§ **Assigned task**: Could each entry be returned exactly as it appears?

§ **Source information**:

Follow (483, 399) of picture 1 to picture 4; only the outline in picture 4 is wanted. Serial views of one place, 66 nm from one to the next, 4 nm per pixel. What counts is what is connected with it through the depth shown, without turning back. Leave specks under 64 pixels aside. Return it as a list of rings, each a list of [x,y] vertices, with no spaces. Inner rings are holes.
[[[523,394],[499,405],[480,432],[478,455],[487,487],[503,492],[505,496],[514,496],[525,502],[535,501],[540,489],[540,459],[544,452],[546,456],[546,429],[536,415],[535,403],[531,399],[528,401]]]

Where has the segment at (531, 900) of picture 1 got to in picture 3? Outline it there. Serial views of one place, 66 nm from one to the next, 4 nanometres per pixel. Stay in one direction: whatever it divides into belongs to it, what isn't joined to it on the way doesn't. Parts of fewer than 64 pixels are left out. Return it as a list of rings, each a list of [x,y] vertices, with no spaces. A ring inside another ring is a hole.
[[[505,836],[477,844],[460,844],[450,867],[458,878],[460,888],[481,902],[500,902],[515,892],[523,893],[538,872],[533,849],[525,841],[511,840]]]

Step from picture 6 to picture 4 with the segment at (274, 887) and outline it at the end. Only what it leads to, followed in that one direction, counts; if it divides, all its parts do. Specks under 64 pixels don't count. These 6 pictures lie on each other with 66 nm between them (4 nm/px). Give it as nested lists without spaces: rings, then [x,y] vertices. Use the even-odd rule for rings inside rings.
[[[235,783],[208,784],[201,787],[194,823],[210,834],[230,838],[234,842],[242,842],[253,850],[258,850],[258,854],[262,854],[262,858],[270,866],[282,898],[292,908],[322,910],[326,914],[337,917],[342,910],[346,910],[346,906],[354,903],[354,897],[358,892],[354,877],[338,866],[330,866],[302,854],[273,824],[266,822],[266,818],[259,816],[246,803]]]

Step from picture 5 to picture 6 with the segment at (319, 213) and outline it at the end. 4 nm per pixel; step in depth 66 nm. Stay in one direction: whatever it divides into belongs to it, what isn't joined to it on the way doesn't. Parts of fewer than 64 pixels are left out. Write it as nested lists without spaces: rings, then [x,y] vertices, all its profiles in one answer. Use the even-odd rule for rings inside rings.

§ **Answer to this exercise**:
Follow (483, 399) of picture 1 to picture 4; only the outline in picture 4 is wanted. Serial views of one place, 66 nm from one to the next, 4 nm per pixel. What counts is what is connected with it through the depth shown, without turning back. Leave specks under 64 pixels aside. Return it as a list of rings, each a list of [x,y] vertices, with no spaces. Inner rings are holes.
[[[523,394],[499,405],[480,432],[478,455],[487,487],[503,492],[505,496],[514,496],[525,502],[535,501],[540,489],[540,459],[544,452],[546,456],[546,429],[536,415],[535,403],[531,399],[528,401]]]

Where has the segment at (531, 900) of picture 1 got to in picture 3? Outline it there. Serial views of one place, 66 nm from one to the next, 4 nanometres per pixel. Stay in one direction: whatever it divides into belongs to it, what isn't joined to it on the way doesn't. Parts of fewer than 64 pixels are left out. Return it as a list of rings, each a list of [x,y] vertices, with no spaces. A ring inside another ring is a hole.
[[[505,836],[477,844],[460,844],[450,867],[458,878],[460,888],[481,902],[500,902],[515,892],[523,893],[538,872],[533,849],[525,841],[511,840]]]

Step from picture 6 to picture 4 with the segment at (274, 887) and outline it at the end. Only what it leads to, followed in that one direction, counts; if it divides, all its parts do. Specks under 64 pixels don't count. These 6 pictures lie on each other with 66 nm between them (4 nm/px). Give it as nested lists without spaces: rings, then [x,y] vertices. Use the even-odd rule for rings inside rings.
[[[235,783],[208,784],[201,787],[194,823],[210,834],[230,838],[234,842],[242,842],[253,850],[258,850],[258,854],[262,854],[262,858],[270,866],[282,898],[292,908],[322,910],[326,914],[337,917],[342,910],[346,910],[346,906],[354,903],[354,897],[358,892],[354,877],[338,866],[330,866],[302,854],[273,824],[266,822],[266,818],[259,816],[246,803]]]

Step from picture 5 to picture 6 with the segment at (319, 213) and outline it at the end. 4 nm per pixel; step in depth 66 nm. Stay in one direction: whatever it divides into belongs to it, what isn't joined to it on the way doesn't. Parts of fewer than 64 pixels are left out. Write it as nested lists without spaces: rings, then [x,y] vertices, all its profiles in one answer. Use the even-odd rule for rings inside rings.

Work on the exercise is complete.